• [TASK INPUT]
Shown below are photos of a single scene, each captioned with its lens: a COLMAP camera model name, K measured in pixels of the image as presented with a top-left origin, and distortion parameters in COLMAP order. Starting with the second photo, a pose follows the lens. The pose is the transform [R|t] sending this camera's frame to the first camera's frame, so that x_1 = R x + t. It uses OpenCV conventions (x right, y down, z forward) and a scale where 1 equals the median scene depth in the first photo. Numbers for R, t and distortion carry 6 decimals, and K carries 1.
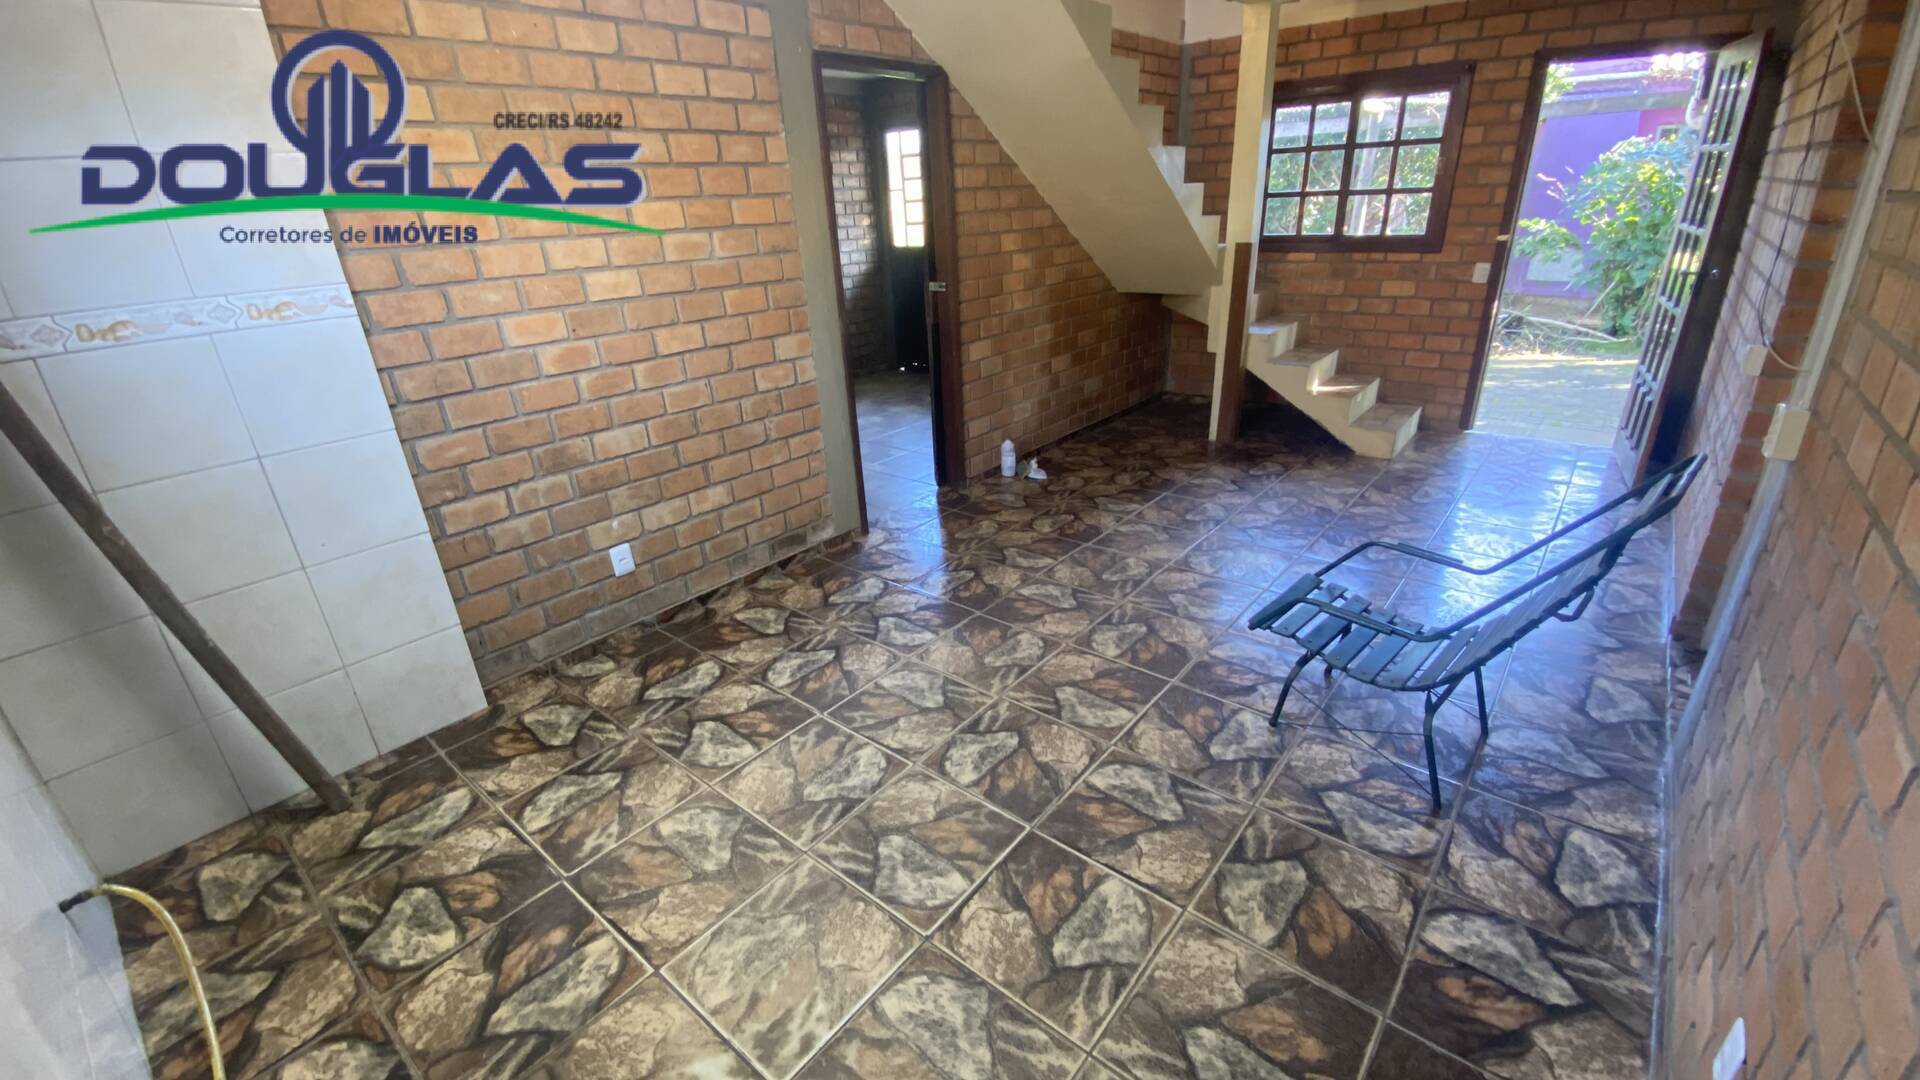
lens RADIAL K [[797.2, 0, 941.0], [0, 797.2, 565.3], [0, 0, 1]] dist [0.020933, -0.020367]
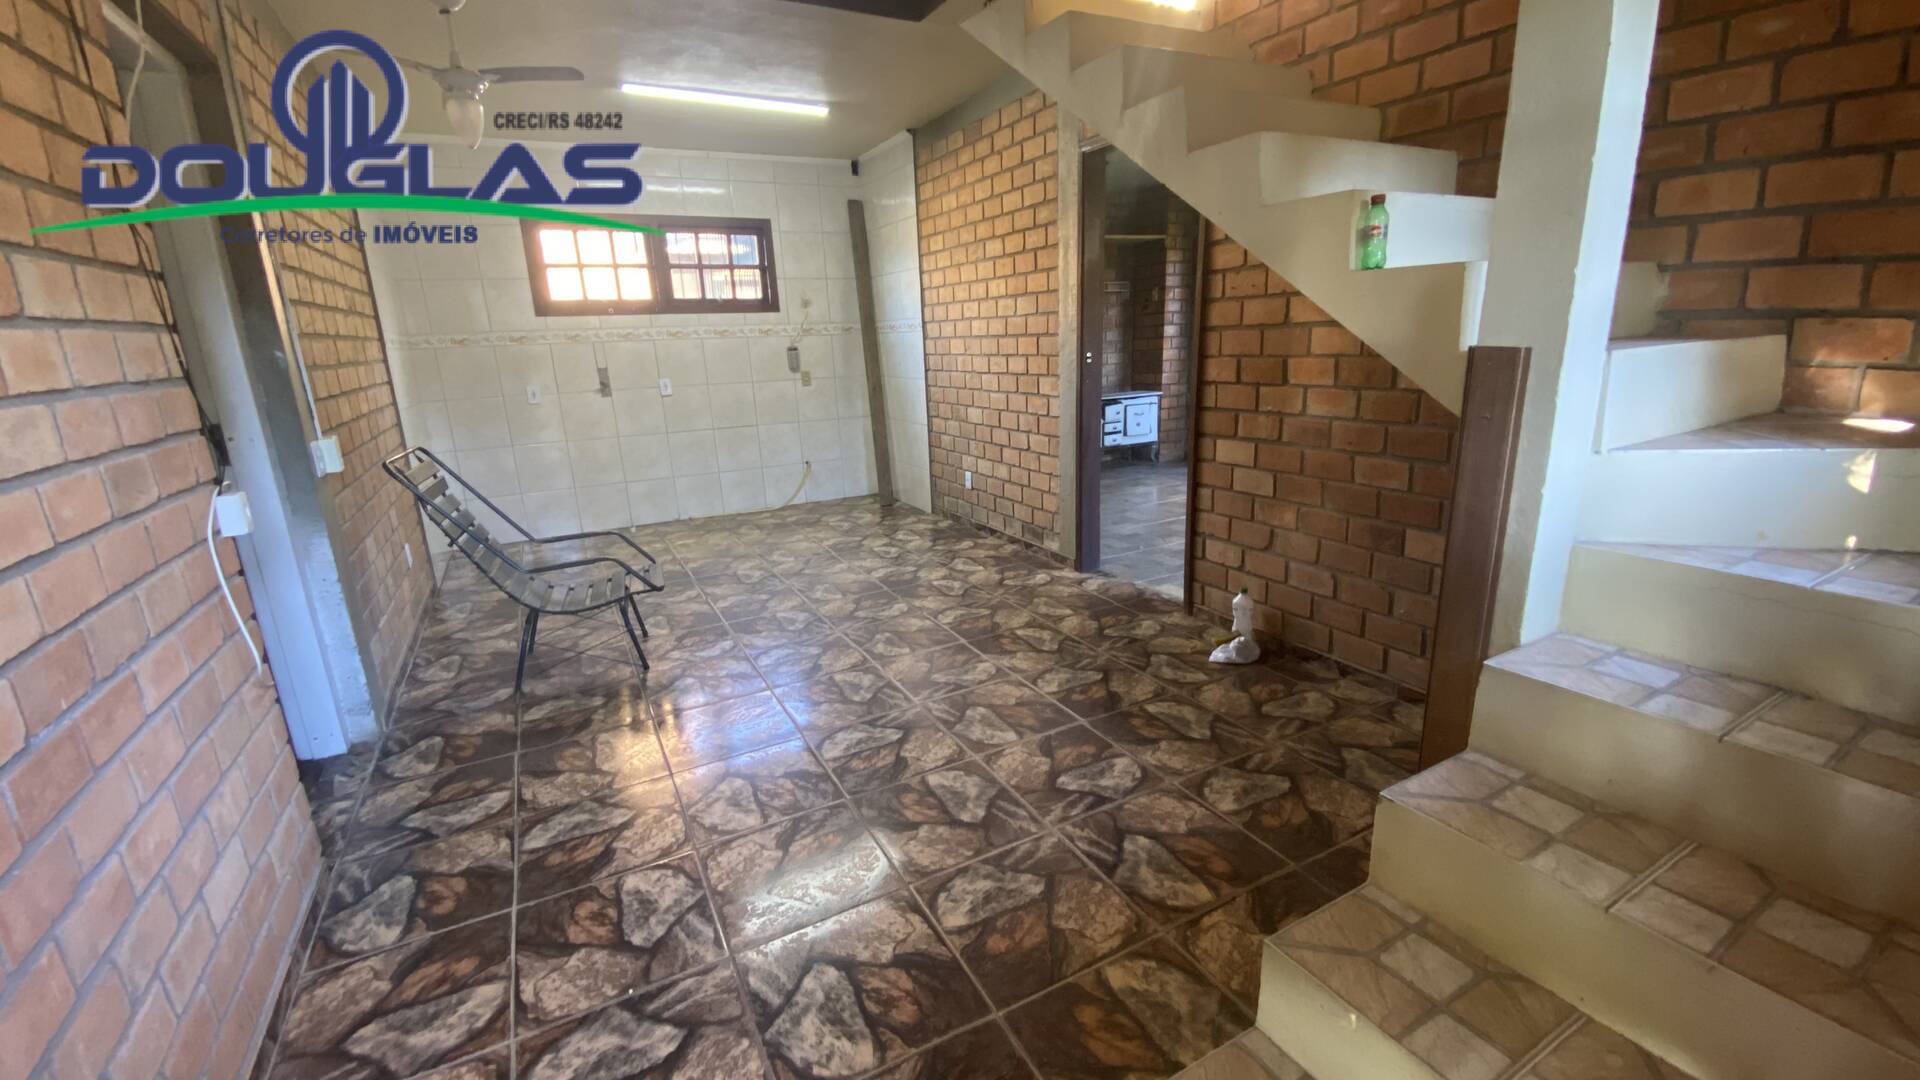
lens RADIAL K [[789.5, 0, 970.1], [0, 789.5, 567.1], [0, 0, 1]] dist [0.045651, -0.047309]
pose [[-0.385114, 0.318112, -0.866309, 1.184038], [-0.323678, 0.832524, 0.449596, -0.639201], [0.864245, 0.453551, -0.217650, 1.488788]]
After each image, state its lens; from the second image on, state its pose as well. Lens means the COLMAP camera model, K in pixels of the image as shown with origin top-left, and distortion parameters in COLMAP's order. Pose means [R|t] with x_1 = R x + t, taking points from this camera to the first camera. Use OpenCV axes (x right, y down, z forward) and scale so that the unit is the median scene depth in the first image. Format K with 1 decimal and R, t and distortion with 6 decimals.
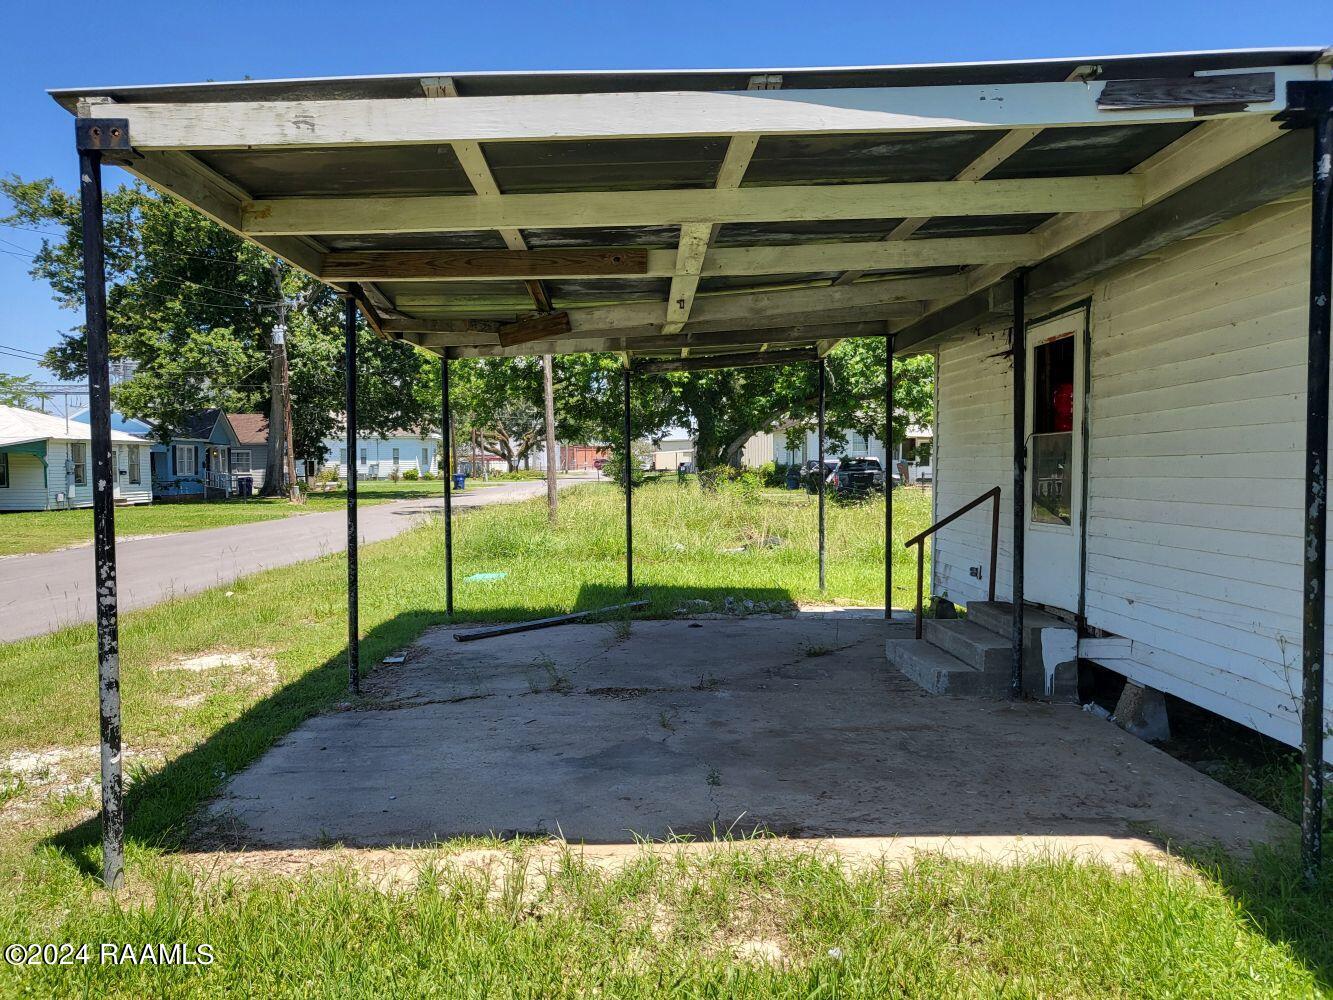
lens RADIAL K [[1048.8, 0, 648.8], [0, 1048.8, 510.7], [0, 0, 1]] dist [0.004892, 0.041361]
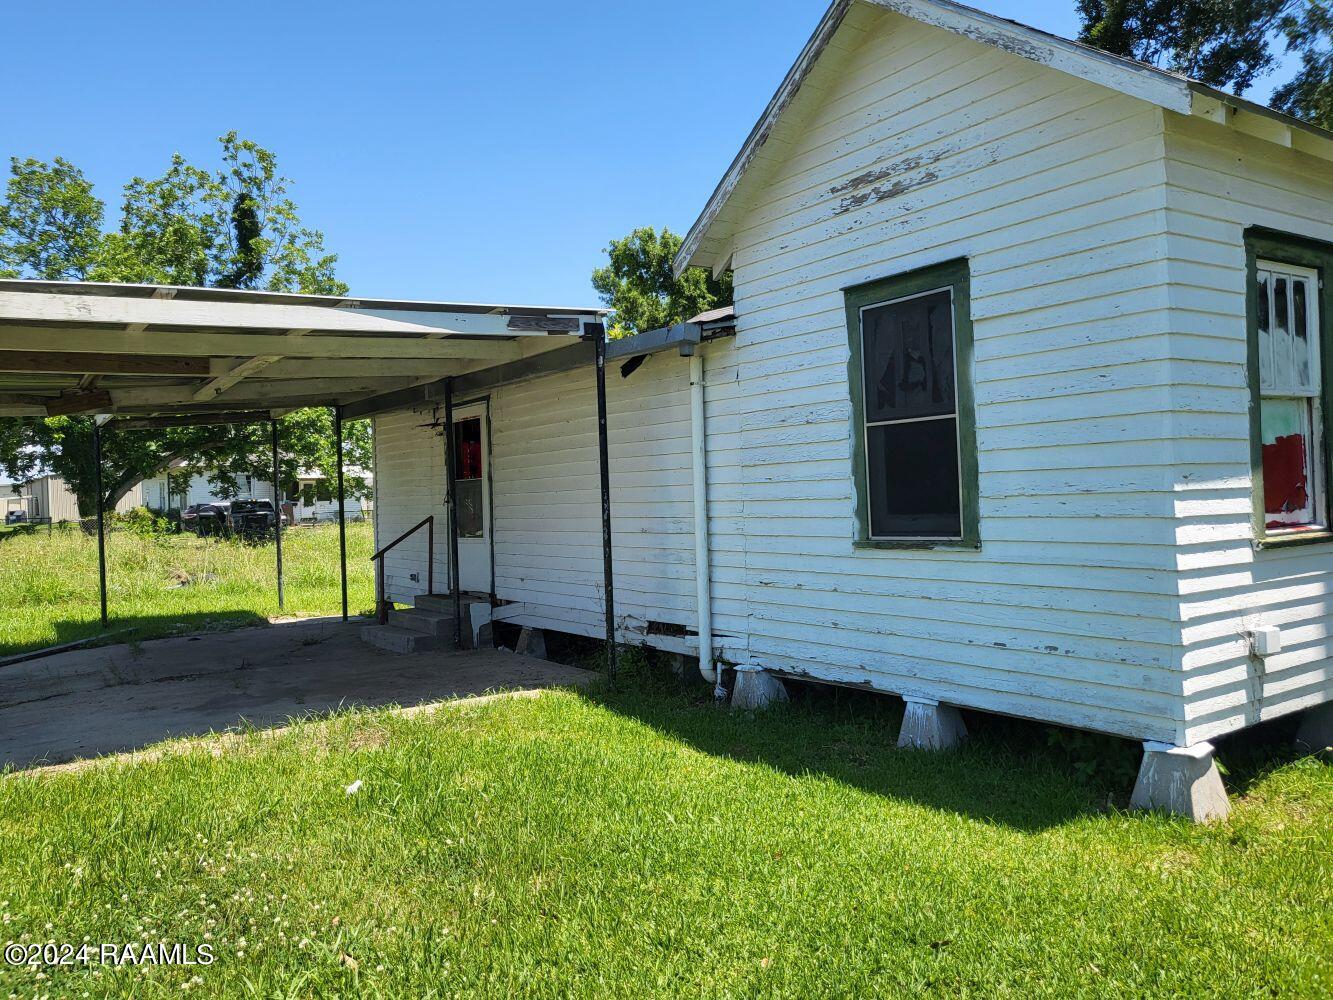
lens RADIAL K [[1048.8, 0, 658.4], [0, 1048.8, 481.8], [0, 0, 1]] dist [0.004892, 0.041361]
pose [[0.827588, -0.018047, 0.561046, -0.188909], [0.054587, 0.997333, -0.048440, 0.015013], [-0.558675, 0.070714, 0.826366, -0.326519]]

• [WORK REQUIRED]
Edit the records from the line containing "After each image, state" through the end of the records, replacing "image" with "photo" and changing nothing else. Leave the pictures out of your answer.

• [YOUR SOLUTION]
After each photo, state its lens; from the second photo on, state its pose as well. Lens means the COLMAP camera model, K in pixels of the photo as shown with origin top-left, and distortion parameters in COLMAP's order. Pose means [R|t] with x_1 = R x + t, taking points from this camera to the first camera. Use OpenCV axes (x right, y down, z forward) and scale so that the unit is the median scene depth in the first photo. Format K with 1 decimal and R, t and distortion with 6 decimals.
lens RADIAL K [[1048.8, 0, 648.8], [0, 1048.8, 510.7], [0, 0, 1]] dist [0.004892, 0.041361]
lens RADIAL K [[1048.8, 0, 658.4], [0, 1048.8, 481.8], [0, 0, 1]] dist [0.004892, 0.041361]
pose [[0.827588, -0.018047, 0.561046, -0.188909], [0.054587, 0.997333, -0.048440, 0.015013], [-0.558675, 0.070714, 0.826366, -0.326519]]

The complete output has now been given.